Today's New York Times has an article that defines exactly where the line in the sand will be in the debate over health care reform. It's not whether insurance will be mandated. It's whether the government can compete in the game.

All of the major bills floating around committee call for some kind of federal coordination of various health plans that works to lower costs, improve quality, and insure all or most American residents.

We heard a lot about "individual mandates" during the election. Hillary and Edwards were for them, Obama was against. Individual mandates means that health insurance would be compulsory for all Americans; an issue that roils many with a libertarian bent.

I'm for mandates, on the grounds that the redistributive functions of insurance don't work unless rich, healthy people subsidize poor and sick people. If it's ever going to make a difference, health insurance reform require all people to sign up for a plan. We'll have to sacrifice a bit of liberty in order for all of us to have the freedom to see the doctor. That's life in the big city.

The insurance companies are for mandates as well. They've even agreed to "community rating," where they wouldn't be allowed to exclude or overcharge an individual for their own medical status. Everyone would have the same premiums. Why? They did the math and saw that a law requiring that everyone be insured would be a goldmine-- the ultimate captive audience. Of course they're for the individual mandate. They'll even throw the lawmakers a bone and cover the sick, so long as nothing else big changes.

The real line in the sand is over whether the government can compete with its own plan. The fact is that government insurance schemes have lower overhead and massive bargaining power. The government doesn't answer to shareholders, or pay its executives 8-figure salaries. By some reckonings, private insurance spends ten times the amount on overhead than Medicare. It can cut deals with providers and suppliers that no private entity could dream of. It doesn't need to profit, just to stay within budget. In the words of the Times article,

"That is what worries insurers, employers and Republicans. "

While I can't figure out why employers are so worried about a public option, I can certainly understand the other two interest groups.

Insurance companies are interested in reform policy that is the best deal for the business they are in. That's what any business interest worth its salt would do, there's no moralizing here. The thing is, this particular business interest isn't my interest, nor is it the interest of the American public. The public option is an option. If private insurance companies can change their business practices in a way that can compete with the government, I'm all for them. If not, they can find something else to do. That's capitalism.

For all the bombast about how market-driven competition would ultimately lower health care costs, you'd think the free marketeers would be confident that their products would blow the big, bureaucratic government plan out of the water. They're scared because the public option calls the bluff of market fundamentalist-oriented health reformers, and threatens the privileged position that private insurers currently enjoy.

All businesses would rather not compete. Competition takes away profit. We have antitrust laws precisely to ensure that they have to do it because we've seen the danger of monopolies. Having a public option available to purchasers of health insurance fosters that spirit of competition. A public option is the only compromise between either a cartel of private insurance plans, or a monolithic federal plan.

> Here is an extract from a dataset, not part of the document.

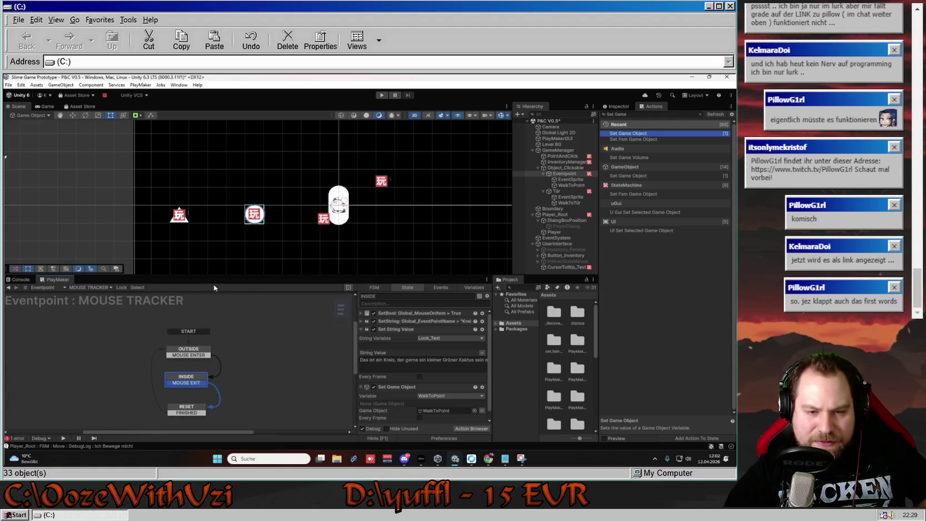
click(406, 329)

Why should we be forced to pay more for insurance coverage than we have to? Is it based on some abstract principle derived from an Ayn Rand novel? Is it a full employment act for insurance executives?

Personally, I'd rather have bureaucrats design my coverage.


At least they're answerable to a congress I elect, rather than shareholders who are in it for the investment.

At least they'd be putting the quality of coverage ahead of their profitability.

At least my premiums would pay for coverage, rather than golf retreats and corporate jets.

At least they'd have an interest in keeping me healthy and out of the hospital instead of denying my claims when I'm just a little bit sick, or biding their time until I switch coverage and become someone else's problem.

...but that's my opinion, and that's my choice. If you think differently, by all means, sign up for a private plan.

If American enterprise is so dynamic, let's give them a challenge. If they lose, it's fine with me, so long as everyone's covered. The only way to ever really settle the public-private debate is to let the best insurance scheme win. That's the American way.